Als Andrea Mula ihr vorschlug, sich in einer Therapie über das Geschehene auszutauschen, lachte sie auf. Es war ein verzweifeltes und trauriges Lachen. »Das nächste Mal werde ich vor Gericht über die Sache sprechen, falls dieses miese Arschloch jemals gefasst wird«, sagte sie scharf. »Vorher und nachher wird gar nichts passieren und wenn meine Familie Sie dazu angestiftet hat, hierherzukommen und mir diesen Seelentröster-Scheiß anzubieten, dann können die das direkt wieder vergessen.« Ihre Kehle bebte vor Wut. »Verschwinden Sie aus meinem Zimmer!«

Andrea Mula hatte ihr nur helfen wollen, dessen war sich Sophie bewusst, doch jetzt war nicht die Zeit, um fair zu sein. Es war die Zeit, um wütend zu sein und mit Geschirr zu werfen. Es war die Zeit, um herauszuschreien, welche furchtbaren und unbegreiflichen Dinge ihr das Leben in den letzten beiden Tagen vor die Füße geworfen hatte. Den Überfall, eine Vergewaltigung, von fremden Polizisten ausgefragt und an den intimsten Stellen fotografiert zu werden, immer wieder von Ärzten ruhiggestellt zu werden und diese Schmerzen zu haben, jedes Mal, wenn sie nur atmete.

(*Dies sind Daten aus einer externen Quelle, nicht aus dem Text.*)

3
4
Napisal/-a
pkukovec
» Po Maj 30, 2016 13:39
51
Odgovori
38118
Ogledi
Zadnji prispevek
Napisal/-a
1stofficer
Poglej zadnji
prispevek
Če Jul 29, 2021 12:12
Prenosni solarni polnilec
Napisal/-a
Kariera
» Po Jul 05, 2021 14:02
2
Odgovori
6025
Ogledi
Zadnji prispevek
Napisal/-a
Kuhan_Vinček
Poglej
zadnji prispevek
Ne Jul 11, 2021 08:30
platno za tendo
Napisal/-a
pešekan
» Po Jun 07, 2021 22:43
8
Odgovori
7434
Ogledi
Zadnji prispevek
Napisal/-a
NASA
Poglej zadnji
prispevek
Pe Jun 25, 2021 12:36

»Machen Sie sich keine Gedanken, Frau Finke. Ich lasse die Broschüren hier. Wenn Sie so weit sind, melden Sie sich.« Andrea Mula stand auf, verließ mit einem milden Lächeln auf den Lippen das Zimmer und schloss leise die Tür.

Dieses Lächeln kam Sophie merkwürdig vertraut vor. Für den Bruchteil einer Sekunde hatte sie das Gefühl, die Frau zu kennen. Dann schüttelte sie den Gedanken ab.

Sie nahm ihr Handy, das den Sturz auf den Kellerboden im Gegensatz zu ihr gut überstanden hatte, und schrieb ihrem Vater. Weder er noch sonst jemand sollte heute noch mal bei ihr vorbeikommen. Morgen vielleicht, sie würde sich melden.

Nachdem sie das Handy ausgeschaltet hatte, verkroch sie sich unter der Bettdecke und weinte, wie sie es als Kind getan hatte, wenn sie wirklich nicht mehr weitergewusst hatte. Als würde die Welt sie unter der dicken Schicht aus Stoff und Daunen nicht mehr finden können, als wäre sie dort unsichtbar.